Mükemmel fırtına…
Dünya borsalarındaki satış dalgası derinleşiyor. Beklentilerden güçlü ekonomik veriler ve petrol fiyatlarındaki şok yükselişi arkasına alan ABD borsaları bahar havası yaşıyor. Dünyanın geri kalanı ise mükemmel bir fırtına eşliğinde kışa giriyor.
Başkan Trump’un yeni dönemde seçim vaatlerindeki gibi gibi genişleyici maliye politikaları uygulayacağı ve korumacı tedbirler alacağı endişesi ABD faizlerinde ve dolarda tehlikeli bir yükseliş başlatarak dünyanın geri kalanını tehdit ediyor.
Trump’ın yeni dönemde seçim meydanlarında söz verdiği kadar radikal korumacı politikalar uygulayacağına inanmıyoruz. Küreselleşen dünyada Amerikan şirketleri üretimlerinin büyük kısmını Çin’e ve çevresindeki Asya ülkelerine kaydırmış durumda. ABD sermayesini ülkeye çekmek için vergi indirimi planlayan Trump küreselleşen şirketleri karşısına almayacaktır.
Ancak faiz artışı ve güçlü dolar konusunda endişe etmek için yeterince sebep var. Vergilerin indirildiği ve kamu harcamalarının artırıldığı bir ortamda artan büyüme ve düşük işsizliğin enflasyonu ve bütçe açıklarını tetikleyerek ABD faizlerini artırması kaçınılmaz.
Avrupa ve Japonya’nın genişleyici para politikaları uygulamaya devam ettiği bir ortamda ABD faizlerinin artması ekonomisinin büyümesi ve enflasyonist baskıların artması nedeniyle Fed’in faiz silahını çekmesine ve doların güçlenmesine neden olacaktır. Trump’ın zaferi sonrasında gelişen ülke varlıklarında başlayan satış dalgası derinleşiyor.

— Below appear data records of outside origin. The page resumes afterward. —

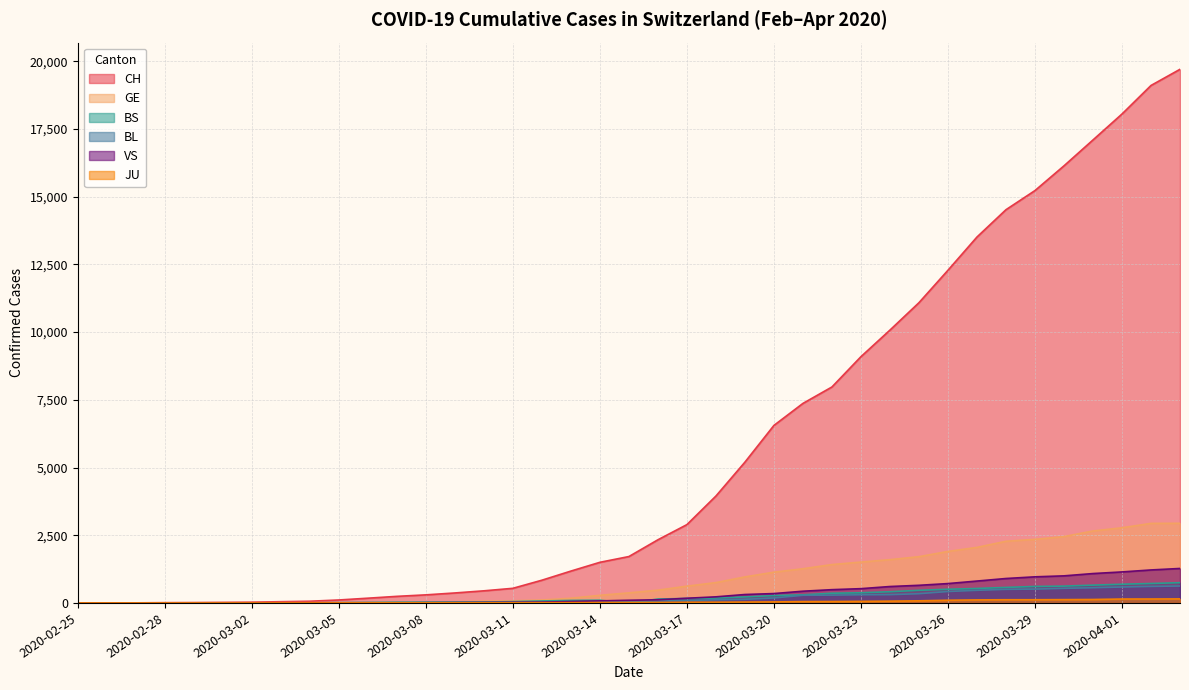

Which has a higher value, 2020-03-07 or 2020-03-22?

2020-03-22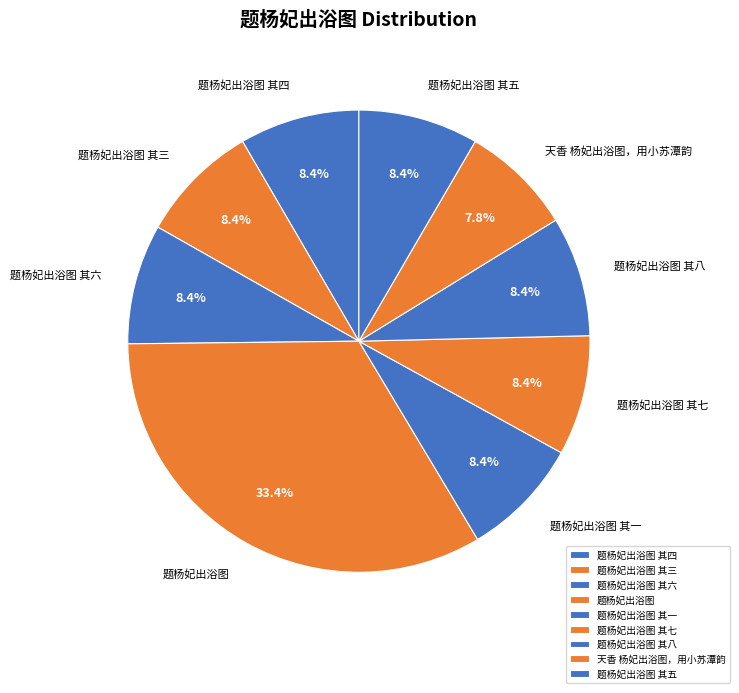

How many segments does this pie chart have?

9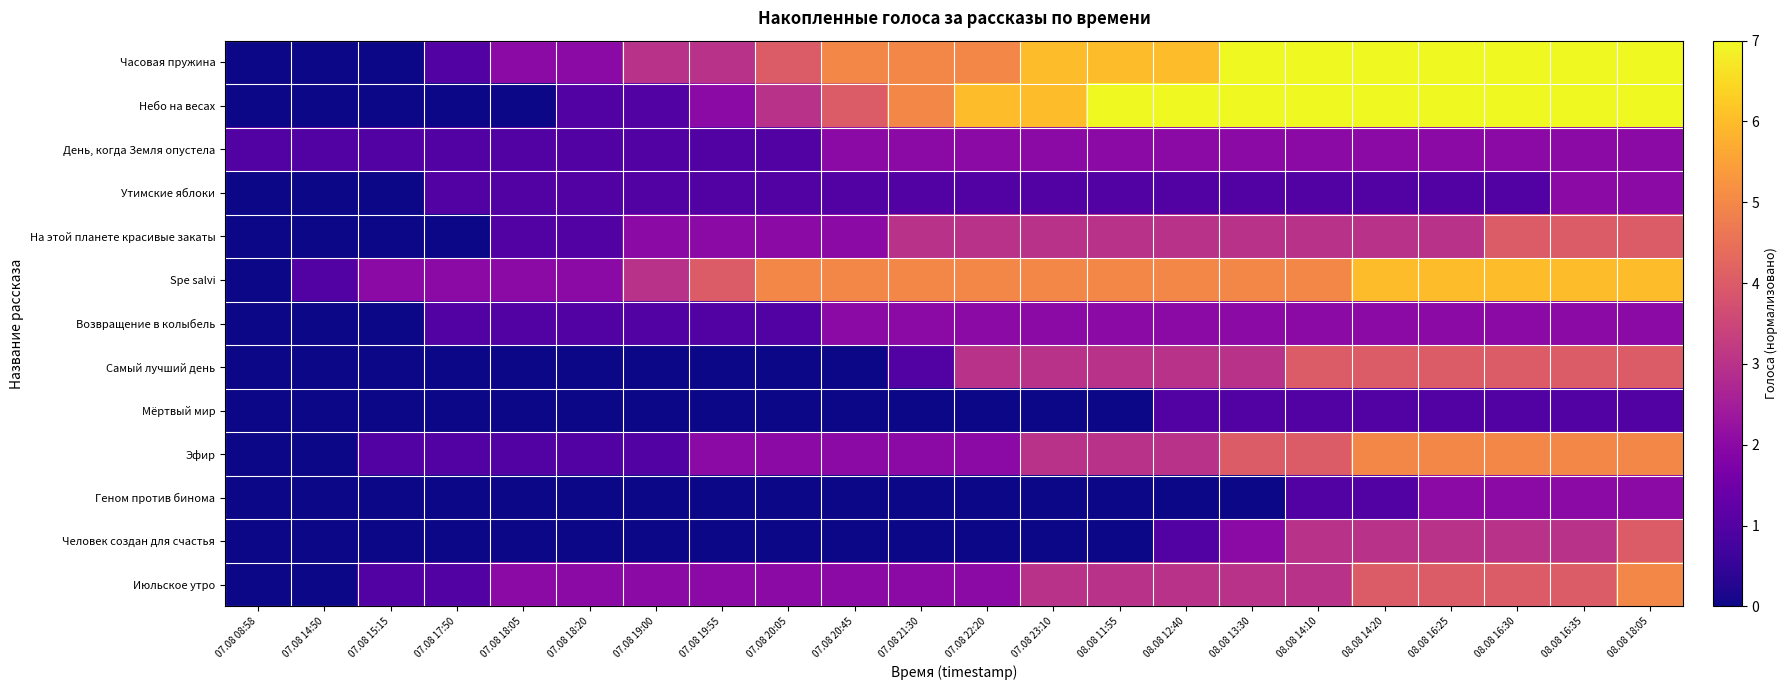

What is the total value across all series at 08.08 13:30?

5.7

Güçlü dolar ve yüksek faiz ikilisi küresel sermayenin gelişmekte olan piyasalardan emin liman olarak gördüğü ABD piyasalarına dönmesine yol açıyor.
Güçlü dolar ve yükselen faizlerin Avrupa gibi gelişmiş ekonomiler üzerindeki etkisi daha sınırlı. Ancak Brexit ile başlayan ve Trump ile devam eden politik dalganın Avrupa’nın diğer ekonomilerine yayılmasından endişe ediliyor.
Brexit - Trump dalgasının Avrupa’nın diğer ülkelerine yayılıp yayılmayacağının ilk işareti İtalya anayasa referandumundan gelecek.
İtalyan seçmeninin anayasa değişikliklerine HAYIR demesi Avrupa birliğinin temel değerlerinin sorgulanmasına neden olacak. Böyle bir senaryoda Fransa’da Mayıs ayında, Almanya’da sonbahar aylarında yapılacak seçimlerle ilgili endişeler 2017’yi kayıp yıl yapacak.
Yüksek cari açığı ve özel sektörün devasa açık pozisyonu nedeniyle Türkiye Trump şoku sonrasında en çok zarar gören ülkelerin başında geliyor. Merkez Bankası’nın politika faizini 50 baz puan artırması, kamunun döviz alacaklarını Türk lirası olarak tahsil edeceğini açıklaması ve döviz cinsi sözleşmeleri Türk lirasına döndürme çağrısı küresel satış dalgası karşısında etkili olmadı.
İtalyan referandumundan HAYIR çıkması durumunda Avrupa Birliğinden gelecek ilave şoklar nedeniyle satış dalgası daha da derinleşebilir. 15 Temmuz darbe girişiminden buyana yaşanan sert satış dalgasına ve cazip değerlemelere rağmen Türkiye varlıklarında kısa vadede alış fırsatı görmüyoruz. Türkiye varlıklarının gelişmekte olan ülkelere görece değerlemesinin 2003 yılı seviyelerine yaklaşmasına rağmen beklemeyi tercih ediyoruz. Güçlü dolar, yüksek faiz ve çılgın ABD başkanı korkusunun yarattığı mükemmel fırtınayı emin limanlarda geçirmekte fayda var.